Data Nodes role in the cluster
Data Nodes play an important role in HDFS since it is in data nodes that the actual information is present.
- The data nodes can communicate with the Name Node; they can send block reports and heartbeats to the Name Node.
- The data nodes can communicate with the client code and also with the other data nodes present in the cluster.
- Here are some of the functions of the data nodes:
- The data nodes can allow clients to read the blocks from them. When the client is reading the blocks they don’t go through the Name Node; the clients can directly go to the data nodes and read the blocks.
- The data nodes allow clients to write data to them.
- Data nodes can copy blocks, according to instructions from Name Node from one directory to another. The data nodes can also delete blocks as per the instructions from the Name Node. Hence, data nodes follow instructions of the Name node.
- On start up the data nodes send block reports to the Name node; block report is nothing but the information regarding the data blocks that the particular name node contains. Depending on this information, the Name node can calculate whether the blocks were under replicated or over replicated.
- Data nodes can also receive blocks from other data nodes during the pipeline process.

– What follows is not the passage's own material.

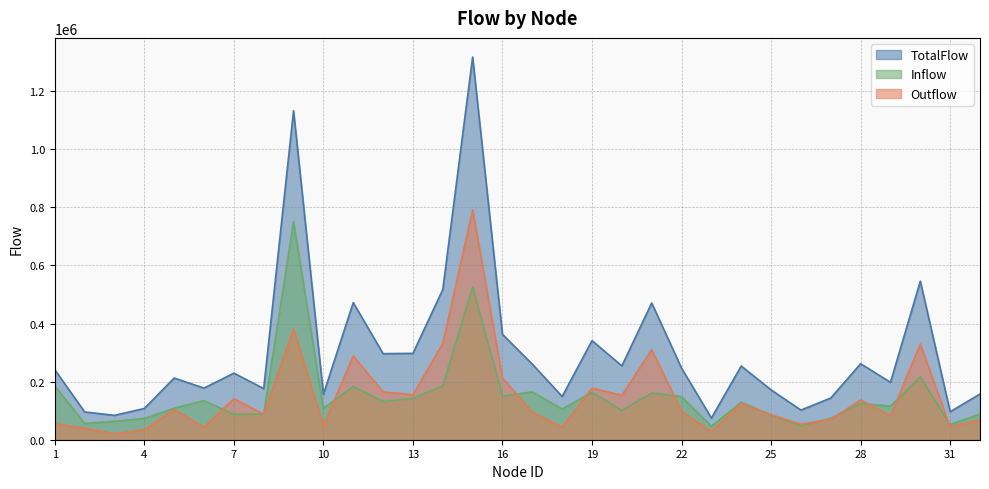

Does the chart display data point markers on the line(s)?

No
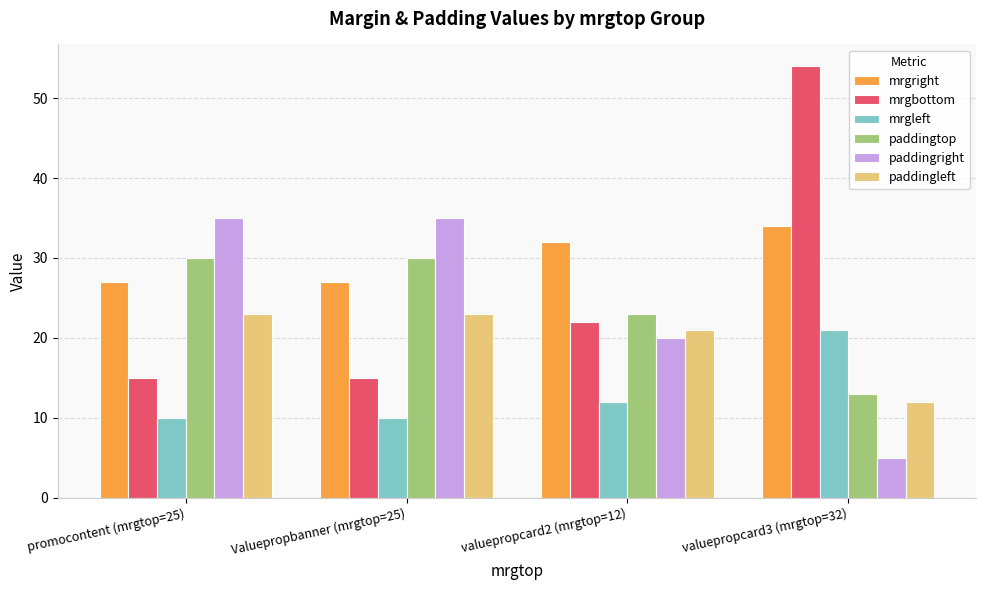

At valuepropcard3 (mrgtop=32), list the series in order from smallest to largest.

paddingright, paddingleft, paddingtop, mrgleft, mrgright, mrgbottom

These are some of the functions of the data node.
- During the start-up of the data node, it will first register to the Name node. Then it will send some heartbeats, signals and block reports to the name node.
- The heartbeat signal is an indication that is sent to the Name node regularly, at some prescribed time interval to indicate that that particular data node is alive and working. In response to these heartbeat signals, the Name node will send some commands back to the data node, which are then executed by the data node. The heartbeat signals are sent every 3 seconds by default.
- Block report is the list of healthy blocks currently present in the data node. The block report is sent by the data node to the Name node. The blocks report is sent to the Name node every one hour by default.
- When a new block is received by the data node it again sends a short report as the acknowledgment that the block has been received. This is called a block received signal.